To perform this on the command line we use:
div s20120501_00068_850_corrected.sdf s20120501_00068_850_reference.sdf div.sdf
again we remove the redundant third axis:
ndfcopy in=\"div.sdf\(:,:\)\" out=dust_fraction.sdf
We only want to consider the above map where we know we have associated HARP data. We should also be careful not to include the edges of the HARP map as they may suffer from issues resulting from a step function at the boundary in the reduction.

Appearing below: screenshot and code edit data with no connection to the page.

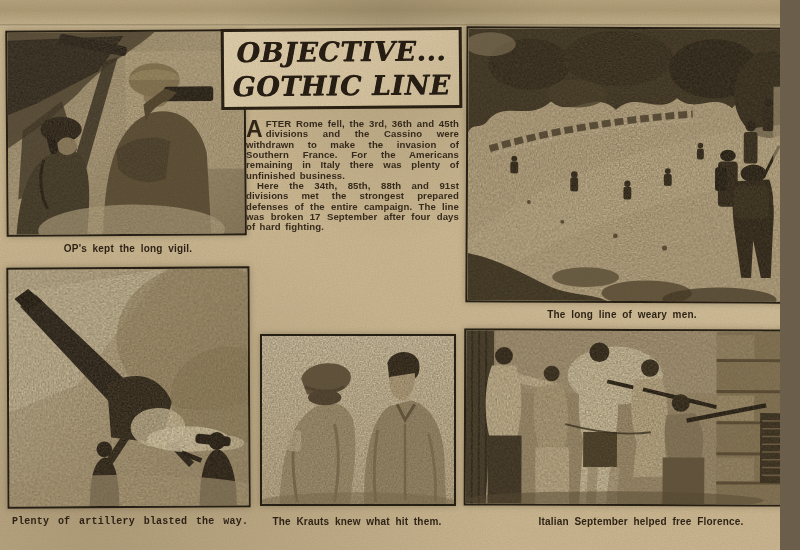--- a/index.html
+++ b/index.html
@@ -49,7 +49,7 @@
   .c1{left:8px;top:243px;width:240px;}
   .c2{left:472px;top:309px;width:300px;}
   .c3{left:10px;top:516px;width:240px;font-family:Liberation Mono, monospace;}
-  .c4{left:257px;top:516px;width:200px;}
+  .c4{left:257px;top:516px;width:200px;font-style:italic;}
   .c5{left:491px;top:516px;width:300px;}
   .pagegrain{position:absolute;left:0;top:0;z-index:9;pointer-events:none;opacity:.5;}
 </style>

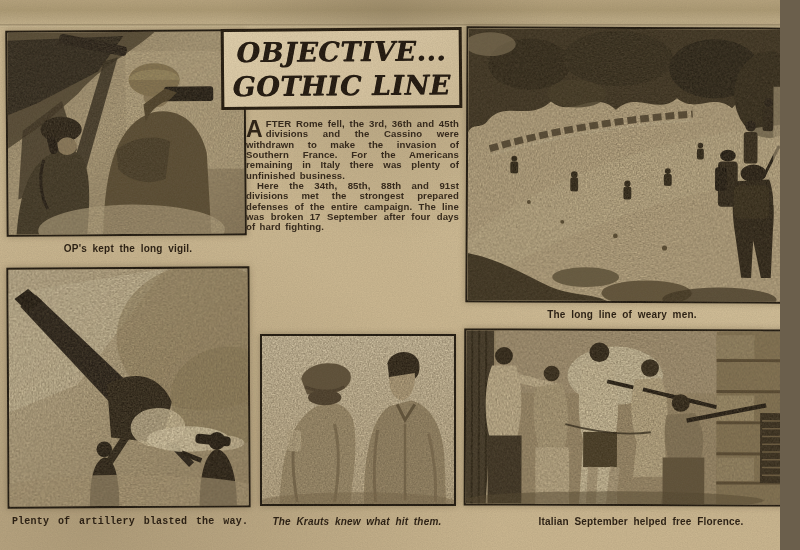--- a/index.html
+++ b/index.html
@@ -310,7 +310,7 @@
 
   <div class="caption c3">Plenty of artillery blasted the way.</div>
   <div class="caption c4">The Krauts knew what hit them.</div>
-  <div class="caption c5">Italian September helped free Florence.</div>
+  <div class="caption c5">Italian Partisans helped free Southern.</div>
 
   <svg class="pagegrain" width="800" height="550">
     <defs>

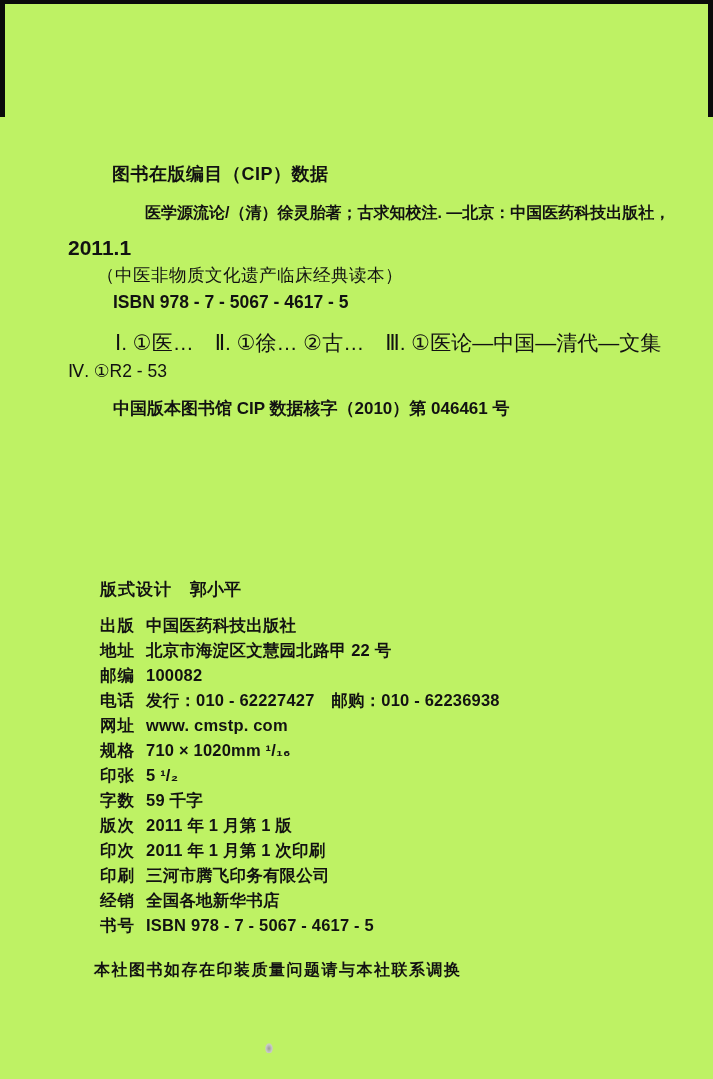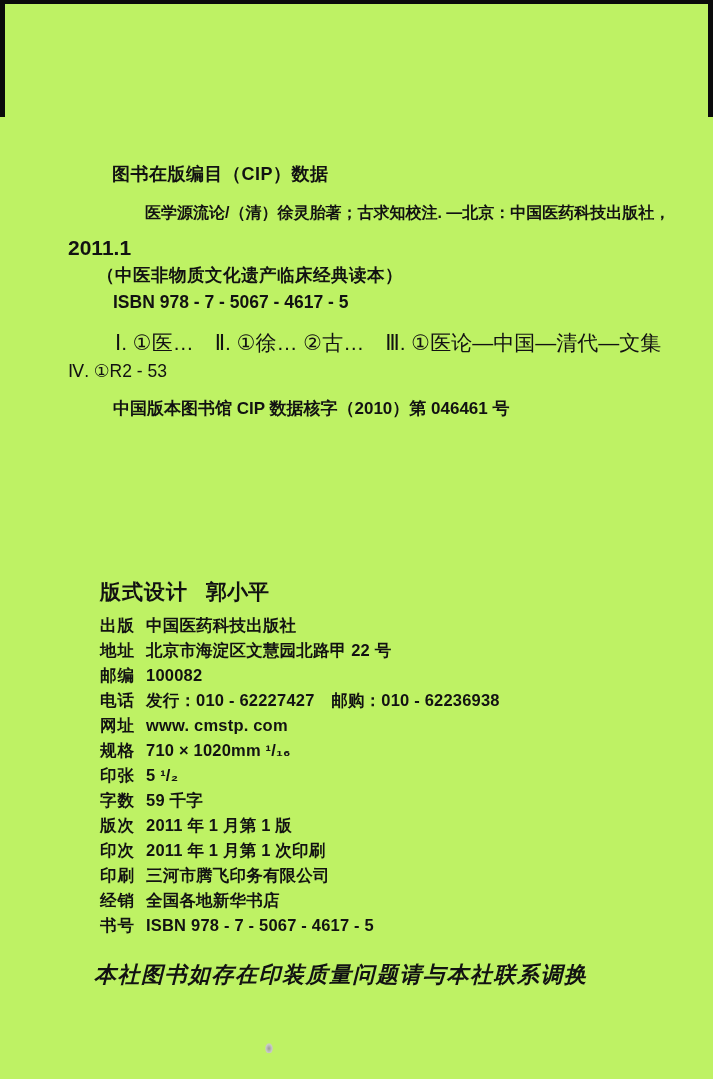--- a/index.html
+++ b/index.html
@@ -25,7 +25,7 @@
   .cip-header{left:112px;top:162px;font-size:18px;font-weight:700;letter-spacing:.5px;}
   .cip-line1{left:112px;top:203px;font-size:16px;font-weight:700;margin-left:33px;}
   .cip-line2{left:68px;top:236px;font-size:21px;font-weight:700;}
-  .cip-series{left:97px;top:263px;font-size:17.5px;font-weight:700;letter-spacing:.5px;}
+  .cip-series{left:97px;top:263px;font-size:17.5px;font-weight:400;letter-spacing:.5px;}
   .cip-isbn{left:113px;top:292px;font-size:17.5px;font-weight:700;}
   .cip-class1{left:115px;top:329px;font-size:21px;font-weight:400;}
   .cip-class2{left:68px;top:361px;font-size:17.5px;font-weight:400;}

To trim the edges we first inspect the original HARP map size:
To trim the edges of the map by five times the SCUBA-2 beam we will need to clip the map edges by 10 pixels*
ndfcopy in=\"ga20070705_38_1_integ_snr_thresh.sdf\(-7:8,-6:7\)\" out=ga20070705_38_1_integ_snr_thresh_clipped
again we ensure the maps are aligned:
wcsalign in=ga20070705_38_1_integ_snr_thresh_clipped.sdf out=ga20070705_38_1_integ_snr_thresh_clipped_aligned ref=dust_fraction.sdf accept
and then extract only the region of interest
mult ga20070705_38_1_integ_snr_thresh_clipped_aligned.sdf dust_fraction.sdf out=dust_fraction_cropped.sdf
and remove excess bad pixels:
ndfcopy in=dust_fraction_cropped.sdf out=dust_fraction_clipped.sdf trimbad=true
we see the following dust fraction map.
*This is by no means a comprehensive guide and you should consider your own data/cuts to data before making decisions on where/exactly how to inspect the resulting contamination map.